## Task directions
Locate each line in the entries below that contains the word "schedule" and copy every such line in full.

## Task data

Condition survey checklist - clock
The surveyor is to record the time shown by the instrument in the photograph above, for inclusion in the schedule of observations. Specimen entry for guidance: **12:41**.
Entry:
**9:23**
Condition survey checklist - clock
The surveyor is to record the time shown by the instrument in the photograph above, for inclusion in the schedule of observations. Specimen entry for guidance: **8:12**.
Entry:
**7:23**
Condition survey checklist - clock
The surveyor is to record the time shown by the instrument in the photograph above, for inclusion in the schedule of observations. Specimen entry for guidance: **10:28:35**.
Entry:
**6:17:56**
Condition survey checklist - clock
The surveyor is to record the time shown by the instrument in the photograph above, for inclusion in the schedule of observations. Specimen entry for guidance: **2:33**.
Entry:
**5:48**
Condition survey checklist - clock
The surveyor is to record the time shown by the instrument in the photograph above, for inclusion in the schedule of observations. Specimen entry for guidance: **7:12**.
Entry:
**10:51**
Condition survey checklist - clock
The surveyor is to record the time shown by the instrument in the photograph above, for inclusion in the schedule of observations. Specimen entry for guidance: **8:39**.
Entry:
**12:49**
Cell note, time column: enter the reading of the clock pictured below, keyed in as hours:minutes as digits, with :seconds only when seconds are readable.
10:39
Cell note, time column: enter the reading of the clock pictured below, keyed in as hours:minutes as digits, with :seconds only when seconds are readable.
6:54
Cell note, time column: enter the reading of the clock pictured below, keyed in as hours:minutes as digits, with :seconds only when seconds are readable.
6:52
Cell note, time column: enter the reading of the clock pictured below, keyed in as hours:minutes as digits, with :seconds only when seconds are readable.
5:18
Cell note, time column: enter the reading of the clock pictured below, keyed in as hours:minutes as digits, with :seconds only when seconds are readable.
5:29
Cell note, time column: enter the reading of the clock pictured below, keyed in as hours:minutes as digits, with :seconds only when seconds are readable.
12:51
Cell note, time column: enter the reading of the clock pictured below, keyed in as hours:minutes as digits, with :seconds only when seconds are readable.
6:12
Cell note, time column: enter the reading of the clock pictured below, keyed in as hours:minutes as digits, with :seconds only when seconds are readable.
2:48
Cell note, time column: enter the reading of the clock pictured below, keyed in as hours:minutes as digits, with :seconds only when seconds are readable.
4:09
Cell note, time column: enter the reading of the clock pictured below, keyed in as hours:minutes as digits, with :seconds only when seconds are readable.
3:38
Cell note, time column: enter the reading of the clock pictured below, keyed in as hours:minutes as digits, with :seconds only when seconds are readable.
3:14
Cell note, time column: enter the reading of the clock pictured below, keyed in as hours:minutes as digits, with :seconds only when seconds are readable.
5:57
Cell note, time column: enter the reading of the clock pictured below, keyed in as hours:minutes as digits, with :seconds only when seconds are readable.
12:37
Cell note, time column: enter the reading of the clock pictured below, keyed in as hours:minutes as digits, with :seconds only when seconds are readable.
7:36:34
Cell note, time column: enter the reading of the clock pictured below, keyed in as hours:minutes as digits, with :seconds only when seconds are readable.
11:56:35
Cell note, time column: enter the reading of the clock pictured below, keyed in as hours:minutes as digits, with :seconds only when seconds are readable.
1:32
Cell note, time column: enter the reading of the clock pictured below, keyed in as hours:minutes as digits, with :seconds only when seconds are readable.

## Task output
The surveyor is to record the time shown by the instrument in the photograph above, for inclusion in the schedule of observations. Specimen entry for guidance: **12:41**.
The surveyor is to record the time shown by the instrument in the photograph above, for inclusion in the schedule of observations. Specimen entry for guidance: **8:12**.
The surveyor is to record the time shown by the instrument in the photograph above, for inclusion in the schedule of observations. Specimen entry for guidance: **10:28:35**.
The surveyor is to record the time shown by the instrument in the photograph above, for inclusion in the schedule of observations. Specimen entry for guidance: **2:33**.
The surveyor is to record the time shown by the instrument in the photograph above, for inclusion in the schedule of observations. Specimen entry for guidance: **7:12**.
The surveyor is to record the time shown by the instrument in the photograph above, for inclusion in the schedule of observations. Specimen entry for guidance: **8:39**.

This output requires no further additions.